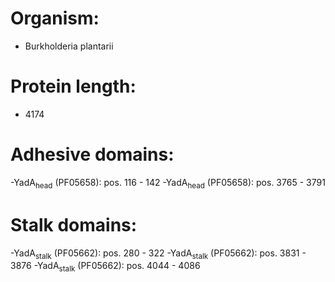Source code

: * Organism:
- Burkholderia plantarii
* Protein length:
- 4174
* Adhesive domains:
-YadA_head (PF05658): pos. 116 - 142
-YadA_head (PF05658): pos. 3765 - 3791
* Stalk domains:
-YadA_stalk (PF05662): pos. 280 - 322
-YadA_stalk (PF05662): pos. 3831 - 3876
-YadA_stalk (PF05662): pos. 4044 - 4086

——

→ **YOUR OBJECTIVE**
Return the entries above exactly and in full; do not include images.

→ **SOLUTION FOR THIS EXERCISE**
Source code

: * Organism:
- Burkholderia plantarii
* Protein length:
- 4174
* Adhesive domains:
-YadA_head (PF05658): pos. 116 - 142
-YadA_head (PF05658): pos. 3765 - 3791
* Stalk domains:
-YadA_stalk (PF05662): pos. 280 - 322
-YadA_stalk (PF05662): pos. 3831 - 3876
-YadA_stalk (PF05662): pos. 4044 - 4086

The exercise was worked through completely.